Darüber hinaus war der jüngere Karsai als Mann der CIA ins Zwielicht geraten. Unter anderem soll er geholfen haben, eine paramilitärische Einheit aufzustellen, die direkt dem Kommando des US-Dienstes unterstand. Ahmad Wali Karsai selbst hatte Verbindungen zur CIA sowie Verstrickungen in den Drogenhandel stets abgestritten.

In Afghanistan entwickelt sich – wie von Experten warnend vorausgesagt – Invasionsendzeitstimmung. Alle Akteure bemühen sich um politische Geländegewinne. Plötzlich kümmert sich ISAF sogar um die Eindämmung von Drogenprofiten – auf der Gegenseite.

Zu Wochenbeginn vermeldete die NATO-Schutztruppe einen Schlag gegen die Drogenmafia in Kajran, Provinz Daykundi. Afghanische Sicherheitskräfte hätten gemeinsam mit ISAF-Truppen 942 Kilogramm Opium, zwei Kilogramm Heroin, 50 Kilogramm Marihuana-Samen und 20 Kilogramm Marihuana-Schnitt beschlagnahmt. Bei Kandahar fand man 100 Kilogramm Marihuana und 50 Kilogramm Haschisch.

Vor allem propagandistische Offensiven laufen. US-General Petraeus sagt, die Angriffe von Aufständischen auf NATO-Truppen und afghanische Sicherheitskräfte seien schwächer geworden. Die Zahl der Angriffe im Mai und Juni – verglichen mit dem Vorjahreszeitraum – sei »um ein paar Prozentpunkte« gesunken.

Umgehend meldeten sich die auch politisch offensichtlich immer besser organisierten Taliban zu Wort. Petraeus Aussagen seien »grundlose Prahlerei und Angeberei«. Seinerseits prahlte Zabihullah Mujahid, Sprecher des Islamischen Emirats Afghanistans, es habe im Mai und Juni 3127 Angriffe gegeben. 2272 Panzer, Pick-ups und Nachschubfahrzeuge seien beschädigt, Über 20 Hubschrauber und Flugzeuge sowie elf Drohnen abgeschossen worden. Hunderte US- und andere Soldaten der Invasionstruppen hätten ihr Leben lassen müssen. Er listete 43 sogenannte Märtyrerangriffe auf.

Auch die Bundeswehr macht die Erfahrung, dass man eigener Propaganda nicht trauen soll. Ursprünglich hieß es, dass die meisten Aufständischen aus dem nördlichen Distrikt Char Darrah vertrieben seien und der Rest nur noch fähig, hinterlistig Sprengfallen zu installieren. Am Montag jedoch waren deutsche ISAF-Kräfte in dem Gebiet 13 Kilometer westlich des Feldlagers Kundus wieder mit Handwaffen und Mörsern beschossen worden.
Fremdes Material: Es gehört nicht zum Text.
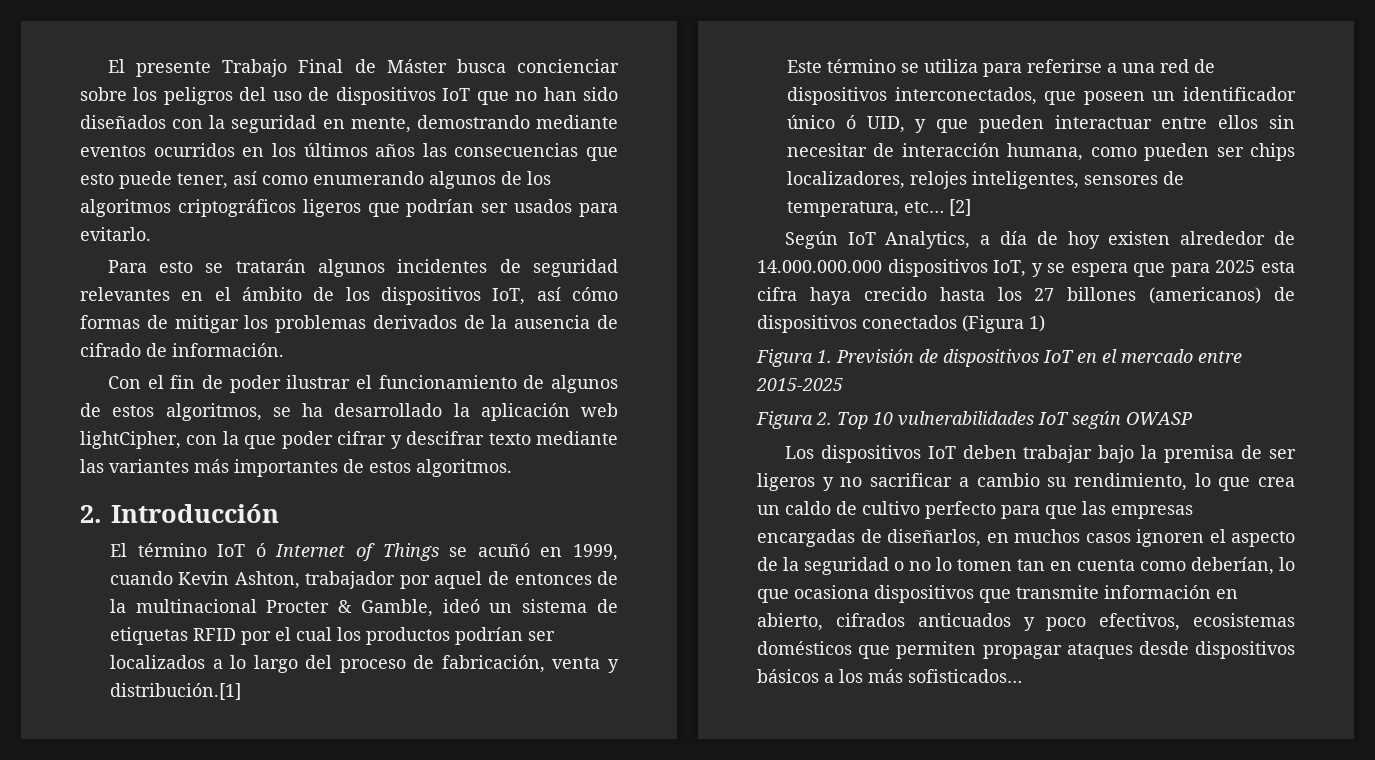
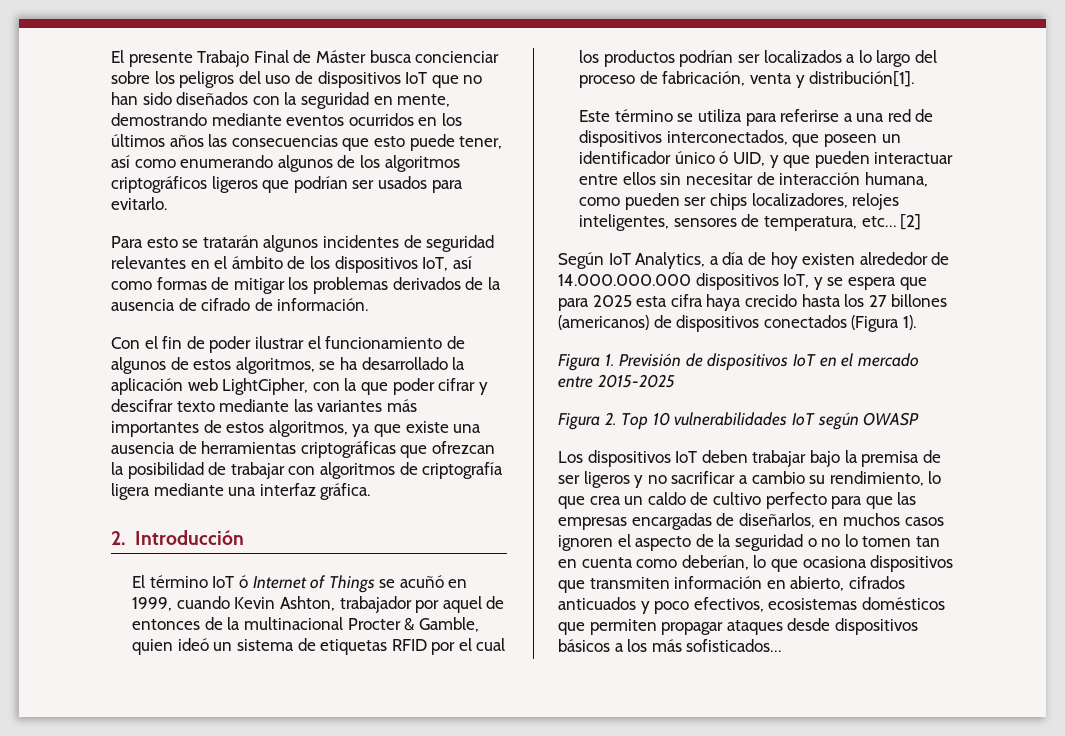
[572,287,618,301] cómo -> [111,281,152,290] como
[80,431,181,449] lightCipher, -> [222,378,309,395] LightCipher,
[416,459,512,477] algoritmos. -> [268,420,482,437] [111,441,495,458] [111,462,504,479] [111,483,371,500] algoritmos, ya que existe una ausencia de herramientas criptográficas que ofrezcan la posibilidad de trabajar con algoritmos de criptografía ligera mediante una interfaz gráfica.
(433, 608) none -> [132,639,174,655] quien
[109,683,241,700] distribución.[1] -> [809,71,915,87] distribución[1].
[1029,315,1045,332] 1) -> [902,315,916,330] 1).
[1016,585,1099,599] transmite -> [589,577,670,589] transmiten

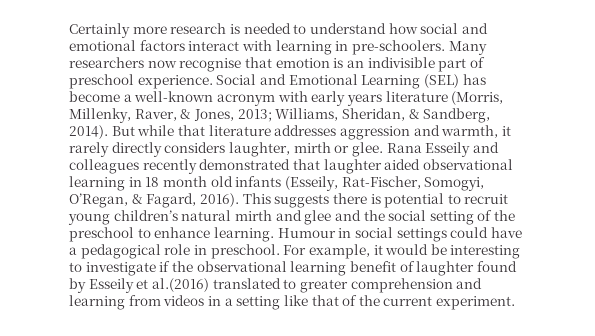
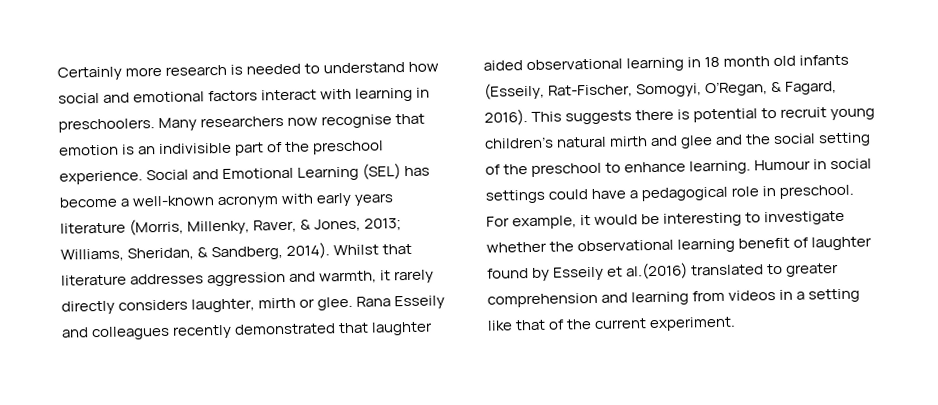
[351,40,445,55] pre-schoolers. -> [58,118,155,133] preschoolers.
(485, 62) none -> [284,141,311,152] the
[111,125,175,136] But while -> [333,244,380,256] Whilst
[159,261,171,272] if -> [486,241,547,253] whether

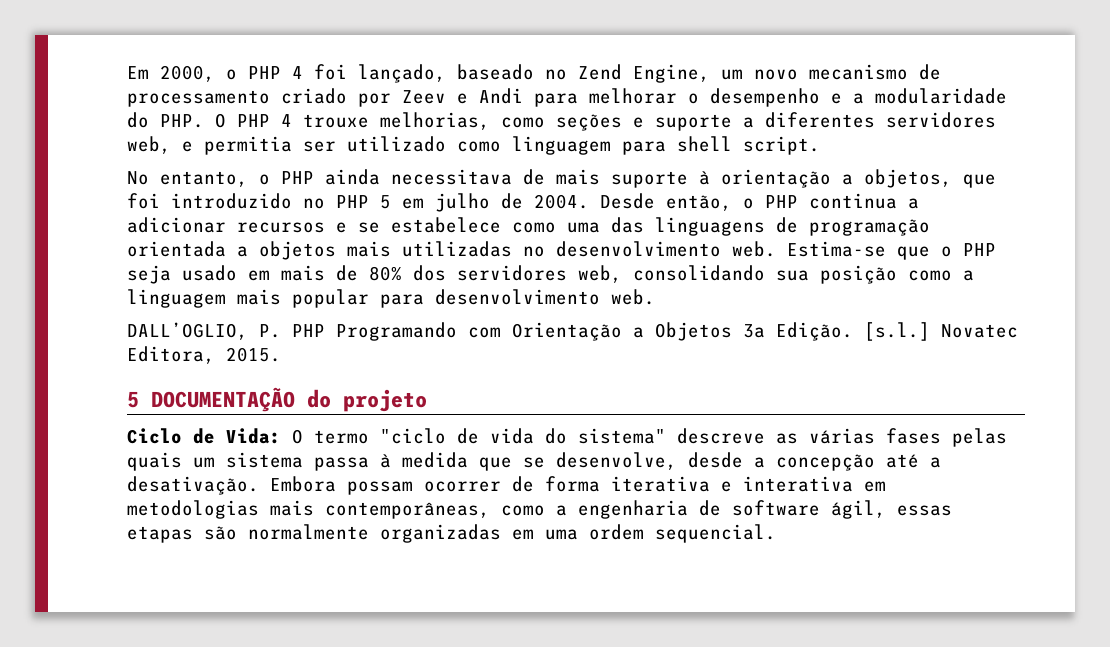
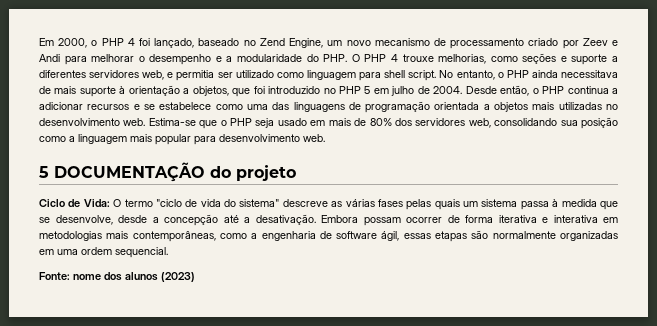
(820, 145) // -> (437, 75) none
[127,322,1018,341] [127,346,281,364] // DALL’OGLIO, P. PHP Programando com Orientação a Objetos 3a Edição. [s.l.] Novatec Editora, 2015. -> (325, 138) none
(776, 533) none -> [39,272,195,282] // Fonte: nome dos alunos (2023)

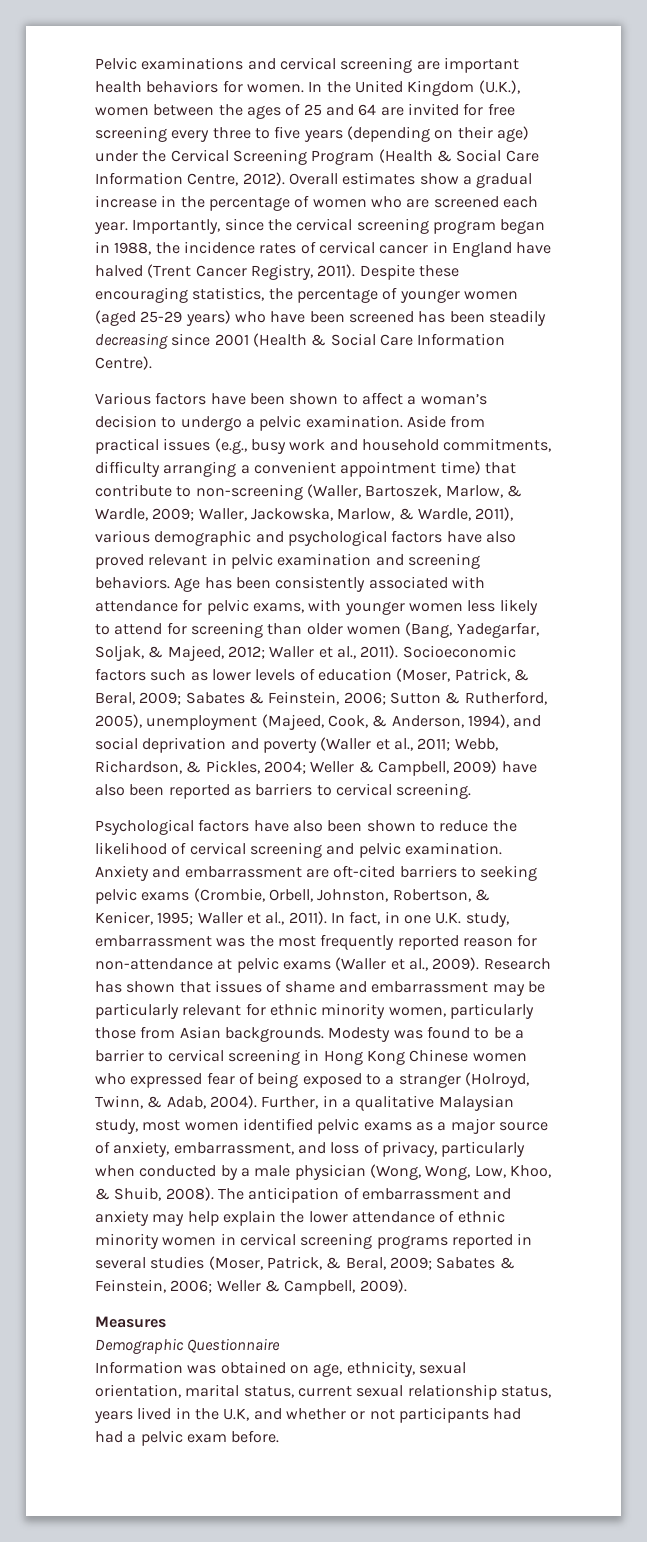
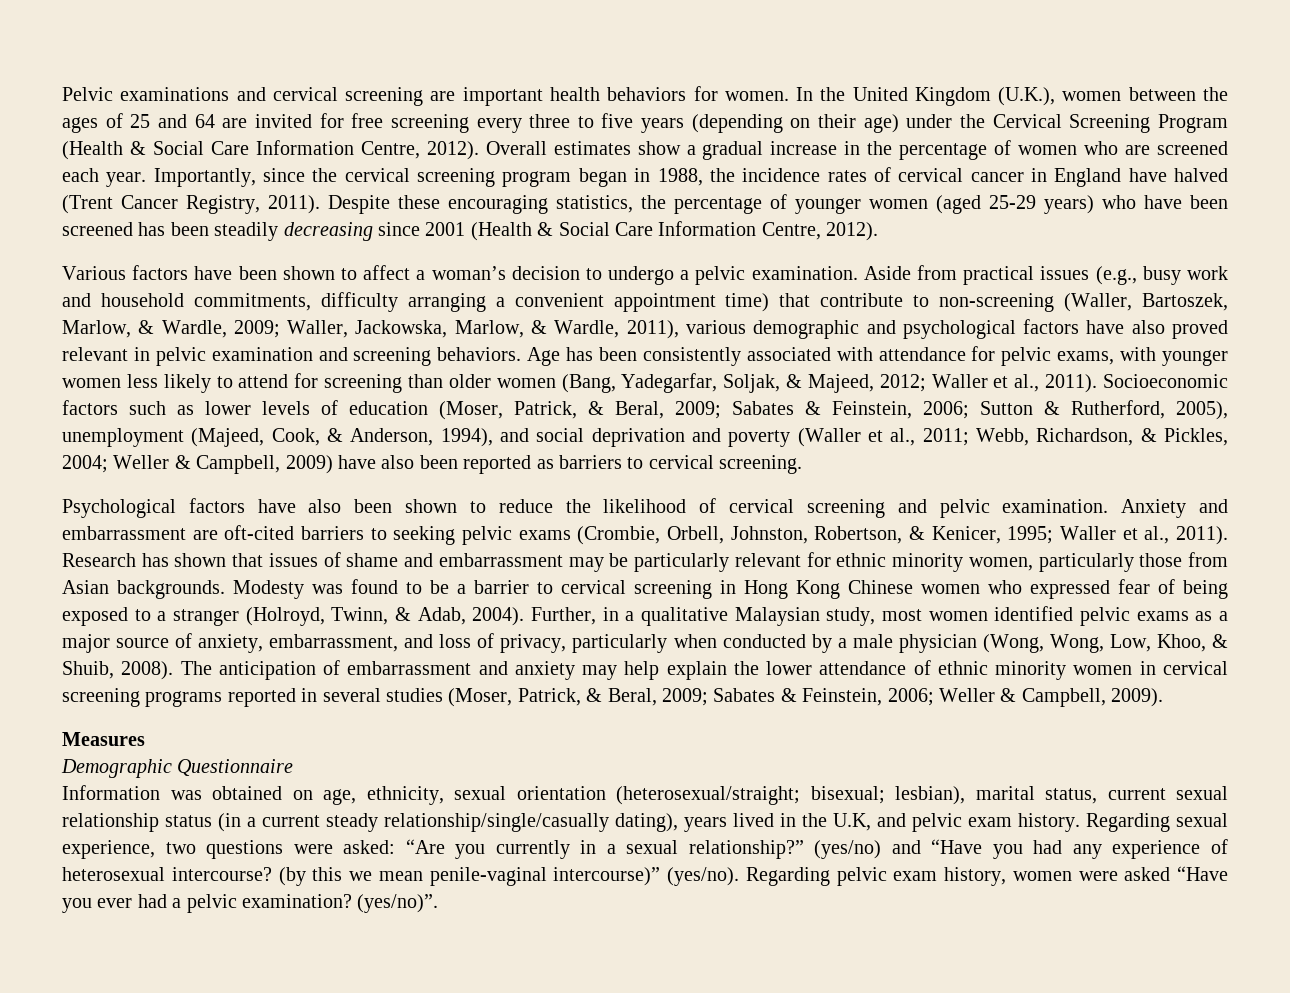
[95,356,152,370] Centre). -> [761,222,879,241] Centre, 2012).
[330,911,509,927] [95,934,538,950] [95,957,480,973] In fact, in one U.K. study, embarrassment was the most frequently reported reason for non-attendance at pelvic exams (Waller et al., 2009). -> (1228, 535) none
[95,1384,181,1398] orientation, -> [516,786,965,805] orientation (heterosexual/straight; bisexual; lesbian),
[500,1386,551,1398] status, -> [165,813,678,832] status (in a current steady relationship/single/casually dating),
[285,1407,522,1423] whether or not participants had -> [912,813,1228,832] [62,839,1228,859] [62,866,1228,886] [62,898,133,913] pelvic exam history. Regarding sexual experience, two questions were asked: “Are you currently in a sexual relationship?” (yes/no) and “Have you had any experience of heterosexual intercourse? (by this we mean penile-vaginal intercourse)” (yes/no). Regarding pelvic exam history, women were asked “Have you ever
[186,1430,280,1443] exam before. -> [242,894,439,913] examination? (yes/no)”.

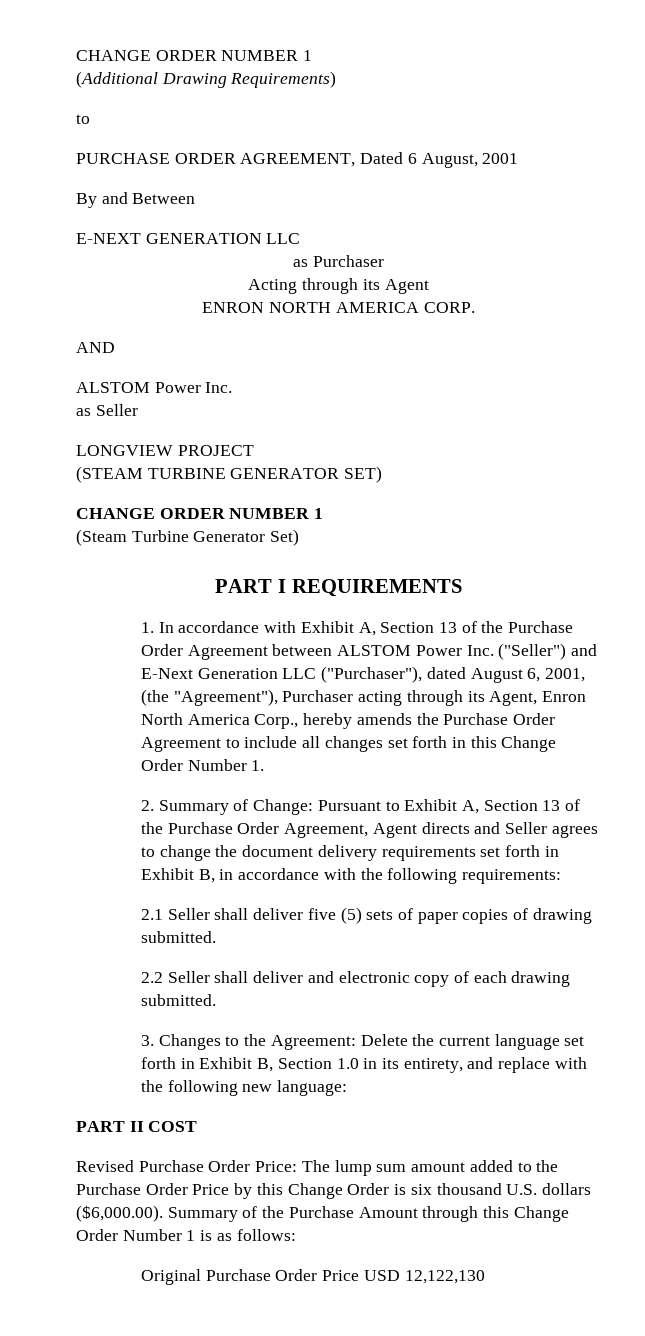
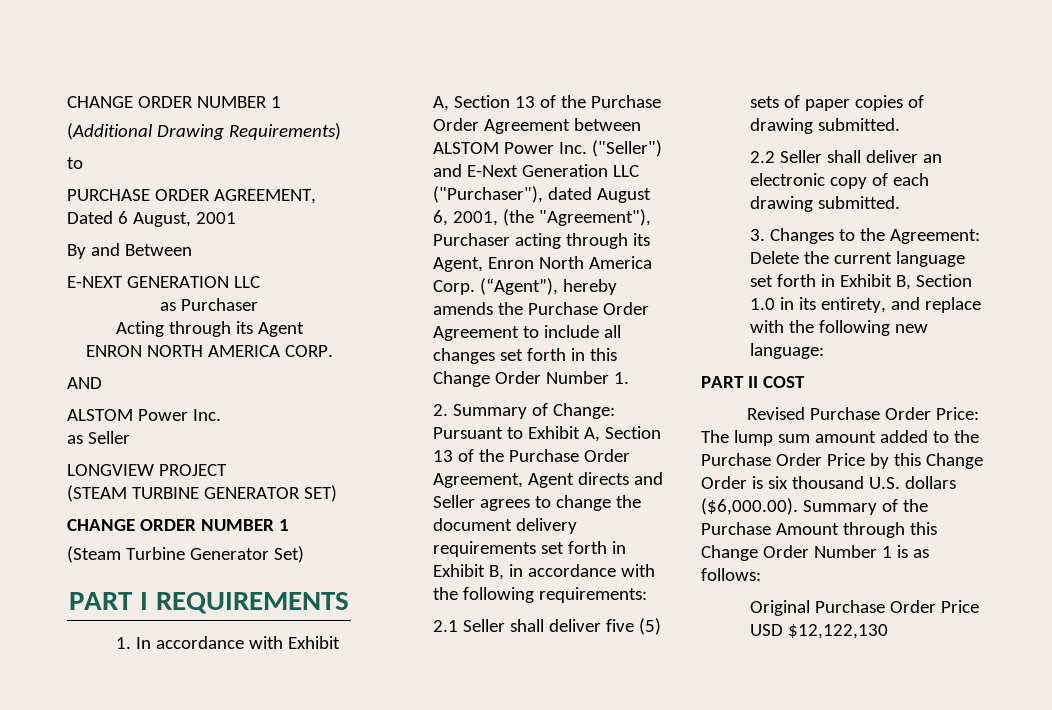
[254,714,299,729] Corp., -> [432,278,558,295] Corp. (“Agent”),
[307,971,334,983] and -> [922,154,942,163] an
[404,1270,485,1284] 12,122,130 -> [787,624,888,639] $12,122,130

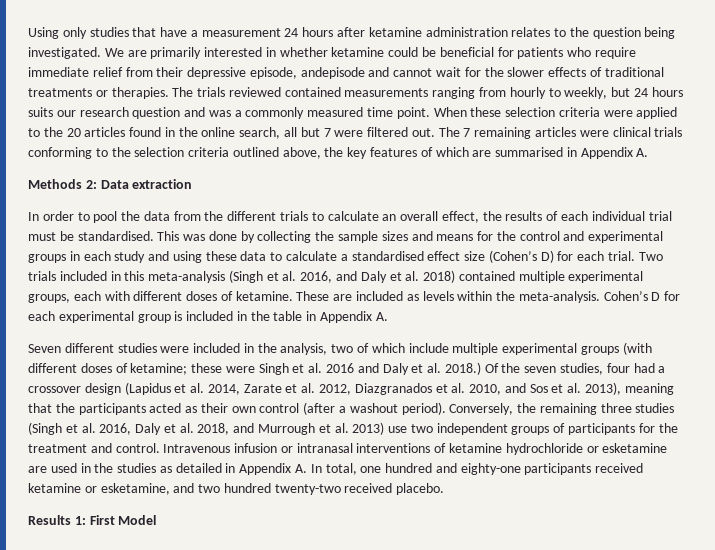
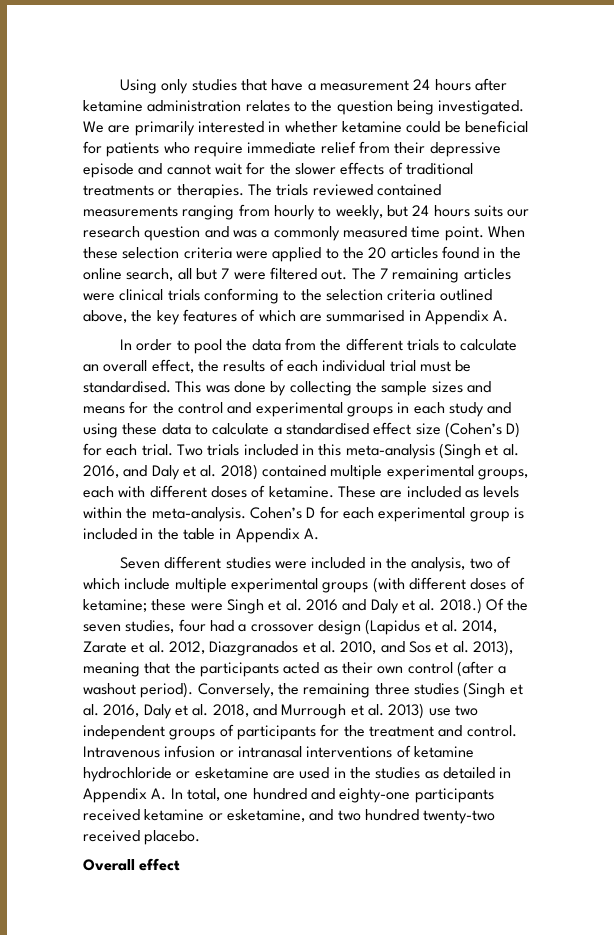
[249,67,365,79] episode, andepisode -> [83,163,134,178] episode
[28,179,193,189] // Methods 2: Data extraction -> (509, 316) none
[28,515,157,525] Results 1: First Model -> [83,858,181,871] Overall effect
Die Lage sei »noch nicht so, wie wir uns das wünschen würden«, erklärte der deutsche Verteidigungsminister Thomas de Maizière (CDU) gestern bei einem Truppenbesuch und korrigierte damit Angaben seines neuen US-Kollegen Leon Panetta. Dessen Aussage habe sich nur auf Al Qaida bezogen.